Bravo, pour ce parcours incroyable ! Quels sont tes prochains challenges ?

L’international est dans notre ligne de mire : nous avons conçu notre plateforme directement pour cela. Aux USA il n’y a pas de réglementation : en Europe on a 1300 ingrédients interdits ce qui est plutôt rassurant, contre seulement 30 aux USA. L’inquiétude sur les cosmétiques est mondiale, la nécessité de transformer l’offre aussi. Sur certains marchés, Clean Beauty peut nous servir de poisson-pilote. Nous avons pu évaluer le marché lors du CES, Las Vegas, 2019 et établi des contacts. Nous avons fait également une mission avec Rising Sud (le pôle eco région sud) en Californie.

Êtes-vous impactés par la crise du COVID ?

Pendant le 1er confinement, tout s’est arrêté, pour une société qui a 2 ans c’est flippant. Mais la santé est une valeur cardinale en beauté, tout est reparti en juin. La crise du COVID accélère aussi les prises de conscience, entraine des changements de consommation et la nécessité de plus en plus pressante de transformer l’offre. Au final, le contexte actuel est un accélérateur.

 Quel a été le rôle d’InnovaGrasse, l’accompagnateur de startup dans ton développement ?

InnovaGrasse a été déterminante. C’est un écosystème entrepreneurial et scientifique génial. Elle héberge un laboratoire de la fac de Chimie de Nice Sophie Antipolis. Nous avons eu accès à des équipements incroyables qui nous ont permis de conduire nos recherches.

 Quelles sont les personnes qui t’inspirent ?

Les entrepreneurs en général sont une source d’inspiration. Je n’avais pas cette vision quand j’étais salariée ni en sortant de Science Po Grenoble. Je suis admirative de ceux que se lancent, car c’est une course d’obstacles permanente.

Aurais-tu un livre à nous conseiller ?

Le réchauffement climatique et l’intelligence artificielle sont pour moi les deux plus grands enjeux auxquelles l’humanité a eu faire face. Je ne peux donc que recommander la lecture d’un livre passionnant sur l’IA « IA La plus Grande Mutation de l’histoire » de Kai-Fu Lee.

• _EXERCICES À FAIRE_
(a) D'après l'extrait d'entretien sur les cosmétiques, combien d'ingrédients sont interdits en Europe, et combien aux USA ?
(b) Poursuivez l'extrait d'entretien sur les cosmétiques à la suite de sa dernière phrase.

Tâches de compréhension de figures
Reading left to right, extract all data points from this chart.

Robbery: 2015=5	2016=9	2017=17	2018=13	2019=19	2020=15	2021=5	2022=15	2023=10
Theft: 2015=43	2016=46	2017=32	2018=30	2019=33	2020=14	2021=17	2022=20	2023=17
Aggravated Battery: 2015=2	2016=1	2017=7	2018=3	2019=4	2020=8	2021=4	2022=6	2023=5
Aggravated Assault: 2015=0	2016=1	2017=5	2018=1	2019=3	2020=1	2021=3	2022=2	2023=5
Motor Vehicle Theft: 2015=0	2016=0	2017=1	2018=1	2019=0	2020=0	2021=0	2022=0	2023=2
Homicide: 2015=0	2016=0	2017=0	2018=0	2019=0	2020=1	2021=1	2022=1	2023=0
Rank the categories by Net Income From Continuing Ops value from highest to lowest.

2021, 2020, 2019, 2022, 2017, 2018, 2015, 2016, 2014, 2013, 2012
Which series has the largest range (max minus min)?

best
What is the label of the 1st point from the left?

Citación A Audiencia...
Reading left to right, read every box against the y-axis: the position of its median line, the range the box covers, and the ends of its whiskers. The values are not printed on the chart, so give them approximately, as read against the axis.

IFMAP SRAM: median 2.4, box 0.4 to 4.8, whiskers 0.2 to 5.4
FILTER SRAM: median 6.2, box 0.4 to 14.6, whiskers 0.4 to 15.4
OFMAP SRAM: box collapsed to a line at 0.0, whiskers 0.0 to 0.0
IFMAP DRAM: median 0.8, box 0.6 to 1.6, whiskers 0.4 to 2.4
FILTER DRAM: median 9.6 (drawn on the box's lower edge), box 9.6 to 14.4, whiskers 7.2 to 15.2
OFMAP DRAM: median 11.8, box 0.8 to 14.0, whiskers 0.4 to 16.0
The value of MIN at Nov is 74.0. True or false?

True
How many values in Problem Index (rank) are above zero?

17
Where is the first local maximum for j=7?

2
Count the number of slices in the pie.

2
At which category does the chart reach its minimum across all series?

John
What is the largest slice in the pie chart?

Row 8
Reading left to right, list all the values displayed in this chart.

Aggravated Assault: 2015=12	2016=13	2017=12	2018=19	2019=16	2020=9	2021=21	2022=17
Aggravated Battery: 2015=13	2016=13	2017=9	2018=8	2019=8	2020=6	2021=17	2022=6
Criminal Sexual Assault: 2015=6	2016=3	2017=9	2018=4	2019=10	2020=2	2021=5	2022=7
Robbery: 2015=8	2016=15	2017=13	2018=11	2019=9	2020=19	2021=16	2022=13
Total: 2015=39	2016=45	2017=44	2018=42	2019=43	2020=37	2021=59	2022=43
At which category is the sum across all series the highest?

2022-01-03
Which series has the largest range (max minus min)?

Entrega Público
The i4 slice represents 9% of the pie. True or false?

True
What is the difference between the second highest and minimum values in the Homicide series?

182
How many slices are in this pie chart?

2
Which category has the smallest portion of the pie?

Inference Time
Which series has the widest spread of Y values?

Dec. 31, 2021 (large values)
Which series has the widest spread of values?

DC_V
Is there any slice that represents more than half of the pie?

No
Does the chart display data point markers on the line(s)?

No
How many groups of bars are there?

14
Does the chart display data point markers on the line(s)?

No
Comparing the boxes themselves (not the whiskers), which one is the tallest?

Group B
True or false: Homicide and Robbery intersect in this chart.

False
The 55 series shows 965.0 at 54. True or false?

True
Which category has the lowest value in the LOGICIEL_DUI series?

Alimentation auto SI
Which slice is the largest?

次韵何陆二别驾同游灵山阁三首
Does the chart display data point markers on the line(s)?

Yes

• _RÉPONSES PAR EXERCICE_
(a) 1300 ingrédients sont interdits en Europe, contre seulement 30 aux USA.

(b)
Ce Taiwanais raconte comment l’IA bouleverser la planète. Il explique comment la Chine utilise « le pétrole du 21e siècle », c’est-à-dire les données générées par ses centaines de millions d’utilisateurs. Grâce à une nouvelle génération d’entrepreneurs et à une course à l’innovation encouragée par les pouvoirs publics, la Chine invente un monde où l’intelligence artificielle se déploie dans toute la société, les restaurants, les hôpitaux, les salles de classe ou les laboratoires. Kai-Fu Lee nous donne sa vision des choses, mais elle vertigineuse et doit appeler à une plus grande prise de conscience sur les impacts sociaux, économiques et géopolitiques de l’IA.

Dans un autre registre sur le monde des start-ups, « Bad Blood » de John Carreyrou est incroyable. L’histoire hallucinante de la montée et de l’effondrement de Theranos, la biotech de plusieurs milliards de dollars fondée par Elizabeth Holmes.

En 2014, la fondatrice et PDG de Theranos, Elizabeth Holmes, était considérée comme le « Steve Jobs » féminin, dont la start-up promettait de révolutionner l’industrie médicale avec une machine qui rendrait les tests sanguins beaucoup plus rapides et plus faciles. Soutenue par des investisseurs tels que Larry Ellison et Tim Draper, Theranos a vendu des actions lors d’une levée de fonds qui valorisait la société à plus de 9 milliards de dollars, portant la valeur de Holmes à environ 4,7 milliards de dollars. Il y avait juste un problème : la technologie ne fonctionnait pas. C’est un livre passionnant qui se lit comme un thriller.

En conclusion aurais-tu une devise ou un mantra ?

Oui, elle me correspond bien et elle s’adresse également à mes clients : « Ce n’est pas la plus forte des espèces qui survit, ni la plus intelligente, mais celle qui réagit le mieux au changement. » — Charles Darwin.